Itu adalah referensi yang jelas untuk strategi "Rantai Bunuh" Korea Selatan, yang menyerukan untuk menyerang infrastruktur nuklir dan sistem komando Korea Utara terlebih dahulu jika ada dugaan serangan yang akan segera terjadi.
Kim mengutip Kill Chain, yang merupakan bagian dari strategi militer tiga cabang yang didorong di bawah Presiden baru Korea Selatan Yoon Suk-yeol, sebagai tanda bahwa situasinya memburuk dan bahwa Pyongyang harus bersiap untuk ketegangan jangka panjang.
Negara nuklir bertanggungjawab
Undang-undang tersebut juga melarang berbagi senjata atau teknologi nuklir dengan negara lain, dan bertujuan untuk mengurangi bahaya perang nuklir dengan mencegah kesalahan perhitungan di antara negara-negara pemilik senjata nuklir dan penyalahgunaan senjata nuklir, KCNA melaporkan.
Analis mengatakan tujuan Kim adalah untuk memenangkan penerimaan internasional atas status Korea Utara sebagai "negara nuklir yang bertanggung jawab".
Pemerintahan Presiden AS Joe Biden telah menawarkan untuk berbicara dengan Kim kapan saja, di mana saja, dan Yoon mengatakan negaranya akan memberikan bantuan ekonomi dalam jumlah besar jika Pyongyang mulai menyerahkan persenjataannya.
Korea Selatan pada hari Kamis menawarkan untuk mengadakan pembicaraan dengan Korea Utara tentang reuni keluarga yang dipisahkan oleh Perang Korea 1950 hingga 1953, dalam pembukaan langsung pertama di bawah Yoon, meskipun hubungan lintas batas tegang.
Namun, Korea Utara telah menolak tawaran itu, dengan mengatakan bahwa AS dan sekutunya mempertahankan "kebijakan bermusuhan" seperti sanksi dan latihan militer yang merusak pesan perdamaian mereka.
"Selama senjata nuklir masih ada di bumi dan imperialisme tetap ada dan manuver Amerika Serikat dan para pengikutnya terhadap republik kami tidak dihentikan.

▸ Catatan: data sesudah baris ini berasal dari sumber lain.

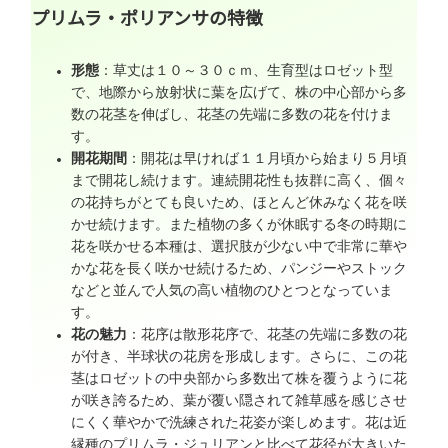
プリムラ・ポリアンサの特徴
形態
：草丈は１０～３０ｃｍ、生育型はロゼット型
で、地際から放射状に葉を広げて、株の中心部から多
数の花茎を伸ばし、花茎の先端に多数の花を付けま
す。
開花期間
：開花は早ければ１１月頃から始まり５月頃
まで開花し続けます。連続開花性も抜群に高く、個々
の花持ちがとても良いため、ほとんど休みなく花を咲
かせ続けます。また植物の多くが休眠する冬の時期に
花を咲かせる本種は、選択肢が少ない中で非常に華や
かな花を長く咲かせ続けるため、パンジーやストック
などと並んで人気の高い植物のひとつとなっていま
す。
花の魅力
：花序は散形花序で、花茎の先端に多数の花
が付き、半球状の花房を形成します。さらに、この花
茎はロゼットの中央部から多数出て株を覆うように花
が咲き誇るため、葉が覆い隠されて雑草感を感じさせ
にくく華やかで洗練された花姿が楽しめます。花は近
縁種のプリムラ・ジュリアンと比べて花径が大きいた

Pekerjaan kami untuk memperkuat kekuatan nuklir tidak akan berhenti," pungkas Kim Jong-un.
Analis mengatakan tujuan Kim adalah untuk memenangkan penerimaan internasional atas status Korea Utara sebagai "negara nuklir yang bertanggung jawab".

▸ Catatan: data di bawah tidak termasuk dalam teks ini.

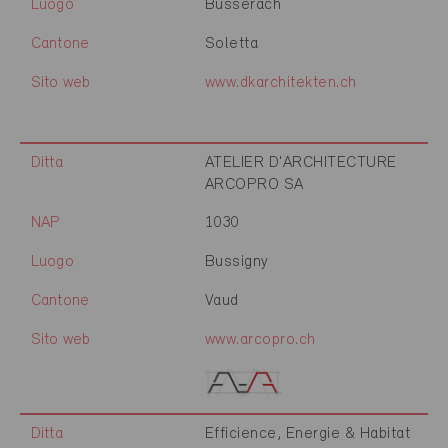
Luogo
Büsserach
Cantone
Soletta
Sito web
www.dkarchitekten.ch
Ditta
ATELIER D'ARCHITECTURE
ARCOPRO SA
NAP
1030
Luogo
Bussigny
Cantone
Vaud
Sito web
www.arcopro.ch
Ditta
Efficience, Energie & Habitat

Pemerintahan Presiden AS Joe Biden telah menawarkan untuk berbicara dengan Kim kapan saja, di mana saja, dan Yoon mengatakan negaranya akan memberikan bantuan ekonomi dalam jumlah besar jika Pyongyang mulai menyerahkan persenjataannya.
Korea Selatan pada hari Kamis menawarkan untuk mengadakan pembicaraan dengan Korea Utara tentang reuni keluarga yang dipisahkan oleh Perang Korea 1950 hingga 1953, dalam pembukaan langsung pertama di bawah Yoon, meskipun hubungan lintas batas tegang.
Namun, Korea Utara telah menolak tawaran itu, dengan mengatakan bahwa AS dan sekutunya mempertahankan "kebijakan bermusuhan" seperti sanksi dan latihan militer yang merusak pesan perdamaian mereka.
"Selama senjata nuklir masih ada di bumi dan imperialisme tetap ada dan manuver Amerika Serikat dan para pengikutnya terhadap republik kami tidak dihentikan. Pekerjaan kami untuk memperkuat kekuatan nuklir tidak akan berhenti," pungkas Kim Jong-un.